It has been noticed that expenses are incurred from sale of properties as well as it should be deducted from any of the considerate sales figures. It will be determined in case of calculating net capital gain or loss of an individual
As far as discounted method is concerned, taxpayer gets around 50% exemption especially on capital gain for assets. Addition to that, the taxpayer owns these assets for a period of twelve months (Jones and Rhoades-Catanach 2013).
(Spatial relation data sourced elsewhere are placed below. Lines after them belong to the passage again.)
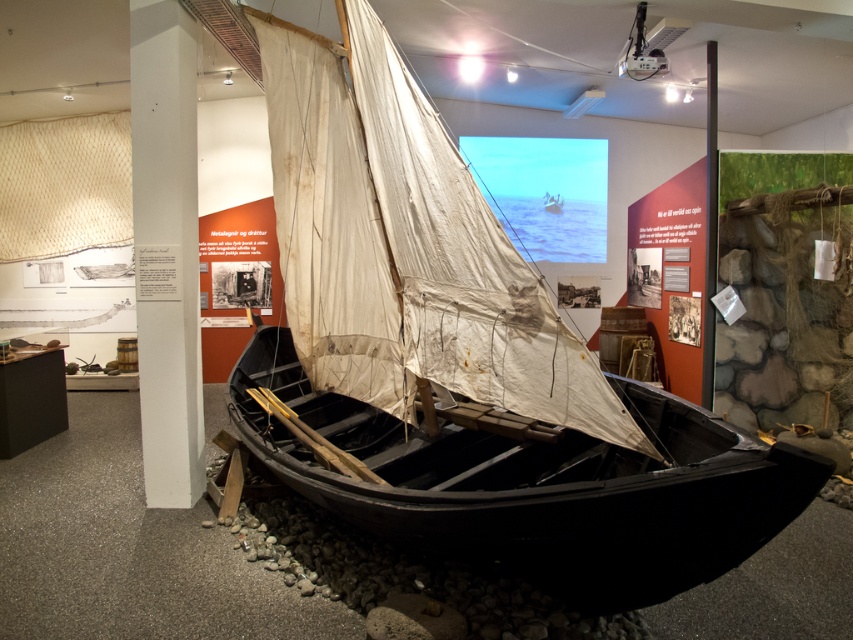
You are a museum curator planning to move the white canvas sail at center and the black polished wood canoe at center to a new exhibit. The new exhibit has a height restriction of 2 meters. Can both objects be moved without modification?

The white canvas sail at center is much taller than the black polished wood canoe at center. Since the sail is taller, if it exceeds 2 meters, it would need modification. However, without specific height measurements, we cannot confirm if it meets the restriction. Please measure the sail first.

You are an interior designer planning to move the white canvas sail at center and the black polished wood canoe at center to a new gallery space. The entrance of the new gallery has a doorway that is 2 meters wide. Can both objects pass through the doorway side by side without rotating them?

The white canvas sail at center is smaller than the black polished wood canoe at center. Since the doorway is 2 meters wide, but we don not have exact measurements of the objects, it is uncertain if they can pass through side by side without rotating them.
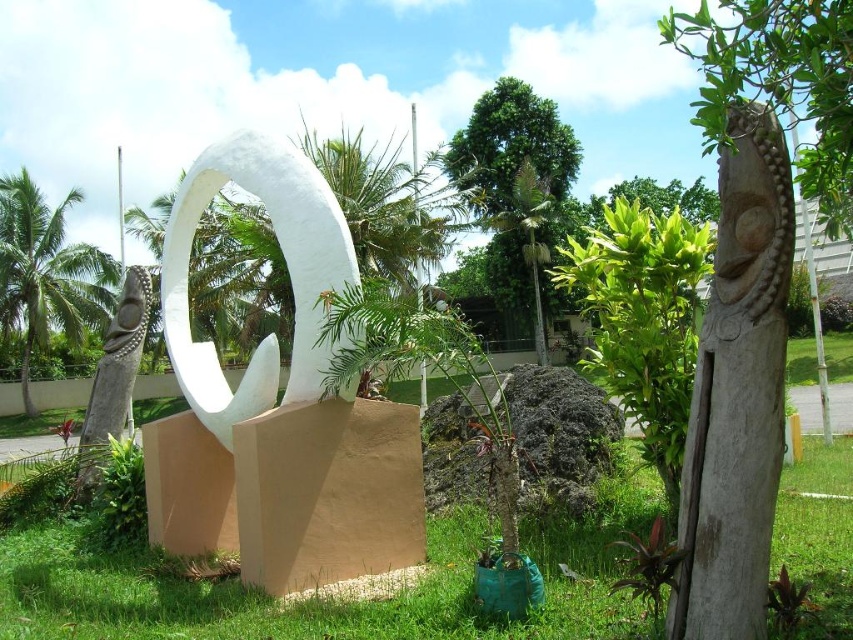
Measure the distance between white matte sculpture at center and green leafy palm tree at center.

The distance of white matte sculpture at center from green leafy palm tree at center is 21.60 meters.

Is white matte sculpture at center above green leafy palm tree at center?

Incorrect, white matte sculpture at center is not positioned above green leafy palm tree at center.

Locate an element on the screen. This screenshot has width=853, height=640. white matte sculpture at center is located at coordinates pos(277,406).

Identify the location of white matte sculpture at center. (277, 406).

Does green wood carving at upper right lie behind green leafy palm tree at left?

No, it is in front of green leafy palm tree at left.

Which of these two, green wood carving at upper right or green leafy palm tree at left, stands shorter?

green leafy palm tree at left

Between point (689, 36) and point (62, 269), which one is positioned in front?

Point (689, 36)

Identify the location of green wood carving at upper right. The image size is (853, 640). (780, 83).

Can you confirm if green grass at center is positioned to the right of smooth wood totem at right?

In fact, green grass at center is to the left of smooth wood totem at right.

Between green grass at center and smooth wood totem at right, which one appears on the left side from the viewer's perspective?

green grass at center

At what (x,y) coordinates should I click in order to perform the action: click on green grass at center. Please return your answer as a coordinate pair (x, y). Looking at the image, I should click on (328, 602).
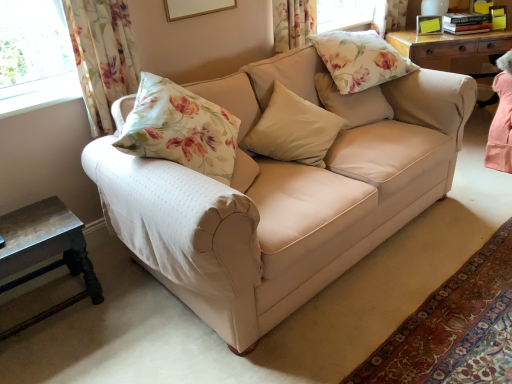
Question: Should I look upward or downward to see floral fabric pillow at upper center, placed as the third pillow when sorted from bottom to top?

Choices:
 (A) up
 (B) down

Answer: (A)

Question: Can you confirm if rustic wood side table at lower left is taller than floral fabric pillow at upper center, placed as the third pillow when sorted from bottom to top?

Choices:
 (A) yes
 (B) no

Answer: (A)

Question: Considering the relative positions of rustic wood side table at lower left and floral fabric pillow at upper center, the first pillow viewed from the top, in the image provided, is rustic wood side table at lower left to the right of floral fabric pillow at upper center, the first pillow viewed from the top, from the viewer's perspective?

Choices:
 (A) yes
 (B) no

Answer: (B)

Question: Is rustic wood side table at lower left not close to floral fabric pillow at upper center, the first pillow viewed from the top?

Choices:
 (A) yes
 (B) no

Answer: (A)

Question: From the image's perspective, would you say rustic wood side table at lower left is shown under floral fabric pillow at upper center, the first pillow viewed from the top?

Choices:
 (A) no
 (B) yes

Answer: (B)

Question: Is rustic wood side table at lower left thinner than floral fabric pillow at upper center, placed as the third pillow when sorted from bottom to top?

Choices:
 (A) yes
 (B) no

Answer: (A)

Question: Is rustic wood side table at lower left further to the viewer compared to floral fabric pillow at upper center, placed as the third pillow when sorted from bottom to top?

Choices:
 (A) no
 (B) yes

Answer: (A)

Question: Is beige fabric pillow at center, placed as the 3th pillow when sorted from top to bottom, closer to camera compared to beige fabric couch at center?

Choices:
 (A) no
 (B) yes

Answer: (A)

Question: From a real-world perspective, is beige fabric pillow at center, placed as the 3th pillow when sorted from top to bottom, on beige fabric couch at center?

Choices:
 (A) yes
 (B) no

Answer: (A)

Question: Considering the relative sizes of beige fabric pillow at center, placed as the 3th pillow when sorted from top to bottom, and beige fabric couch at center in the image provided, is beige fabric pillow at center, placed as the 3th pillow when sorted from top to bottom, smaller than beige fabric couch at center?

Choices:
 (A) no
 (B) yes

Answer: (B)

Question: Is beige fabric pillow at center, placed as the 3th pillow when sorted from top to bottom, turned away from beige fabric couch at center?

Choices:
 (A) yes
 (B) no

Answer: (A)

Question: Is beige fabric pillow at center, placed as the 3th pillow when sorted from top to bottom, with beige fabric couch at center?

Choices:
 (A) no
 (B) yes

Answer: (A)

Question: Is beige fabric pillow at center, placed as the 3th pillow when sorted from top to bottom, at the left side of beige fabric couch at center?

Choices:
 (A) yes
 (B) no

Answer: (A)

Question: Considering the relative sizes of rustic wood side table at lower left and beige fabric couch at center in the image provided, is rustic wood side table at lower left thinner than beige fabric couch at center?

Choices:
 (A) no
 (B) yes

Answer: (B)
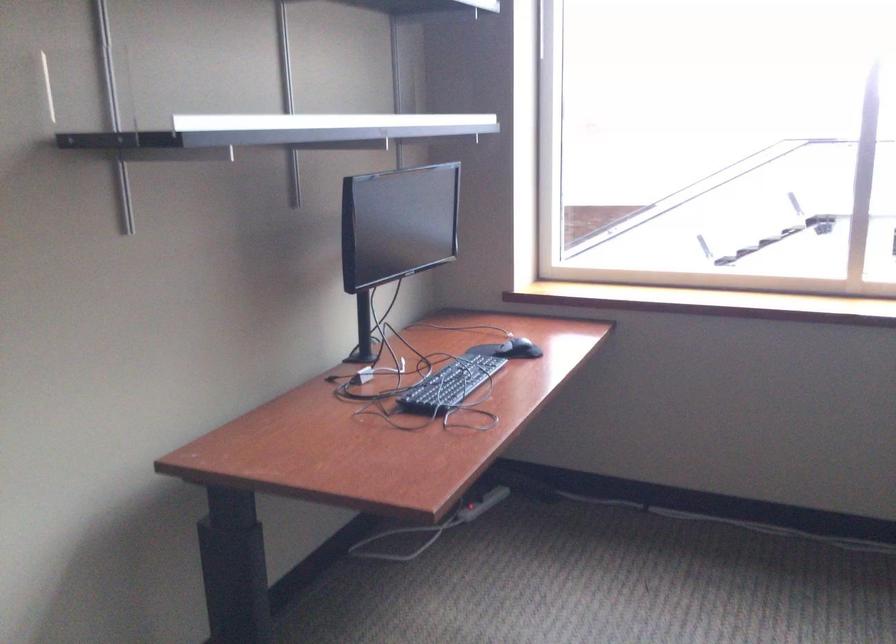
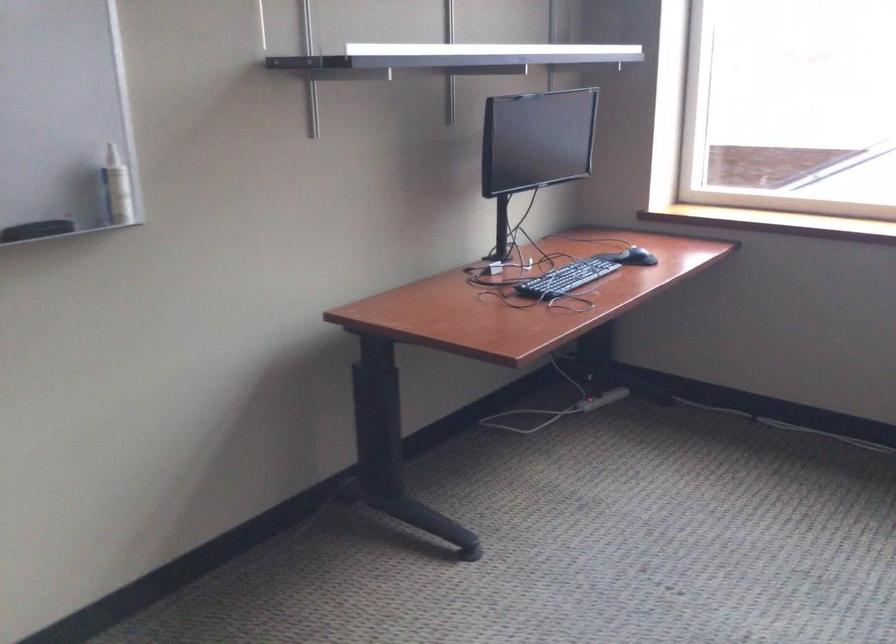
The point at (466,516) is marked in the first image. Where is the corresponding point in the second image?

(587, 404)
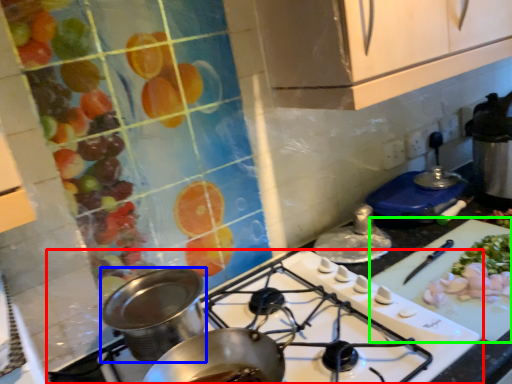
Question: Which object is the farthest from gas stove (highlighted by a red box)? Choose among these: kitchen appliance (highlighted by a blue box) or cutting board (highlighted by a green box).

Choices:
 (A) kitchen appliance
 (B) cutting board

Answer: (A)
The above calculation on net capital gain or loss has been explained for Fred for the given current year using discounted method. Using the method, calculation has been done and figures amounted to $ 323500. On the other hand, using indexation method, figure arrived at $ 603662 (Farhi et al. 2012). By using discounted method, Fred had to pay less tax especially on the gain for capital. It has to be considered using discounted method for computation of net capital or loss from the case study. Net Capital gain arrives at $323500.
Discussion
In order to view at the consequences of net capital gain, Antique vase can be considered as collectable in nature. In accordance to Australian Taxation rules, adjustments have been made on net capital loss from the collectable sale. Hence, net capital loss taken from the previous year’s mainly arises from antique vase sale (Chen et al. 2016). It cannot be adjusted in any case for adjusted net capital gains from house property sale. Net capital gain of Fred arrives at $333500.
Part A
From the above case study, it has been noticed that Periwinkle Pty Limited is the employer company as well as considered as general Australian company. It cannot be entitled under the tax benefits in comparison with small business entities. It is for the case of the company providing few benefits for its current employee name Emma (Auerbach and Hassett 2015). Emma is assumed to be Australian resident. Periwinkle Pty Limited is entitled in giving fringe tax benefits for various additional benefits in the most appropriate way. FBT consequences for such type of benefits are explained below with proper justification.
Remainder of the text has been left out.